The composer of the memorable scores for all seven of the films, Charlie Clouser, will be composing the score for the animated series as well, and he had this to say: "It might prove to be a challenge to bring the icy sounds of terror to a younger audience, but I've already worked out a slide-whistle version of the main "Hello, Zepp" theme, and I'll be re-working the key score elements to be played on children's toy instruments. I just got a plastic Pikachu keyboard that has some truly dark and scary sounds, so that will be all over the new series."

- reported by April Foule, Lionsgate PR


----------



## Patrick de Caumette (Apr 1, 2013)

For a minute, my blood was boiling...
Got me! :twisted:


----------



## dgburns (Apr 1, 2013)

well,I was just thinking that this year of April fools was a little light.I was kinda disappointed actually.

first thing I thought was,wow,then I thought,good on you Charlie for the GIG.then I thought,but how??? I am that out of touch with TV,I mean really,maybe I should hang up my spurs.

you totally got me.made my day.

.....ya know,just tone down the violence a bit,and maybe your idea has wings.....


----------



## Dan Mott (Apr 1, 2013)

Hello Children. I want to Play a game.


----------



## charlieclouser (Apr 1, 2013)

I forwarded this to six others here in Hollywood, including my agents and my accountant, and their responses were basically, "Great news, but how have we not heard of this until now?"
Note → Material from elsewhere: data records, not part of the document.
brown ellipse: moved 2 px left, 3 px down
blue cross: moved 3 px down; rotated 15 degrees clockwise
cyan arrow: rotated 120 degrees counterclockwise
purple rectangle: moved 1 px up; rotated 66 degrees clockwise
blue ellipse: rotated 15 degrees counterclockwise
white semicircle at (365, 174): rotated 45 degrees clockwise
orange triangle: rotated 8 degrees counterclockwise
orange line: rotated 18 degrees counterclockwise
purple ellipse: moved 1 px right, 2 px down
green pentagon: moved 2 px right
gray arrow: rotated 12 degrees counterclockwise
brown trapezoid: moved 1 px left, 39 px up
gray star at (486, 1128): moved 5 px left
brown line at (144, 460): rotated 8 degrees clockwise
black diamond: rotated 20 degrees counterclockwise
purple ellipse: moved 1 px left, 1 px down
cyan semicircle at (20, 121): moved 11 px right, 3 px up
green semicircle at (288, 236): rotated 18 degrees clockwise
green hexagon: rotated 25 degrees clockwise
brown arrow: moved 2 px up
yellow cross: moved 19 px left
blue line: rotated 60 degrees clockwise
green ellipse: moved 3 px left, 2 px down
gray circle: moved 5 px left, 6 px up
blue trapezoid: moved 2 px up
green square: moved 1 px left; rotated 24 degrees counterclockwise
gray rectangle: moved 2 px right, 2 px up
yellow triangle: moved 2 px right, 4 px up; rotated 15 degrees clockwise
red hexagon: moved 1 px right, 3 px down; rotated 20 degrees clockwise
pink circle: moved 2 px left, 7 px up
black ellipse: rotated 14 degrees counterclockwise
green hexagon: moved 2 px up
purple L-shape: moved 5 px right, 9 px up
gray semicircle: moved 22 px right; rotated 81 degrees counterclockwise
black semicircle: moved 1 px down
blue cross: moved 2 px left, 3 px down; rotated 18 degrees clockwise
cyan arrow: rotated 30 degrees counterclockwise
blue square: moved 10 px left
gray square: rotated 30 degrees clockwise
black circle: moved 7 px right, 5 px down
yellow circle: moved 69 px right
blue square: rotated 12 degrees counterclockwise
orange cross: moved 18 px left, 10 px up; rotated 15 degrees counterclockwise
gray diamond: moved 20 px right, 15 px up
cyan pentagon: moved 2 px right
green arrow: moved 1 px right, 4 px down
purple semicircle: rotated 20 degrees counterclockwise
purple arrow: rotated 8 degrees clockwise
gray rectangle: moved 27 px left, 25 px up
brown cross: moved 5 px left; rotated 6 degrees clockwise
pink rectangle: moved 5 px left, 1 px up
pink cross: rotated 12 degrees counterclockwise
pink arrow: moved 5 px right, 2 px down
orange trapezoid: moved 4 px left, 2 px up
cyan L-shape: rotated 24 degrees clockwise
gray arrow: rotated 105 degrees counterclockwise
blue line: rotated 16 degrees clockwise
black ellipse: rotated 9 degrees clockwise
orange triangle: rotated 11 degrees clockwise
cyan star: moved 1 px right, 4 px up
I actually had to tell them to read the PR person's name, and check today's date... Sadly, it wasn't outrageous enough to be spotted as a joke by anyone I work with. I guess it just goes to show that no idea in Hollywood is too insane to be plausible!


----------



## jleckie (Apr 1, 2013)

um....ok...then...


----------



## Ganvai (Apr 2, 2013)

Lol... 

but it's a little bit alarming so many thought this would be real and a good idea ^^

BTW: One of the best these april


----------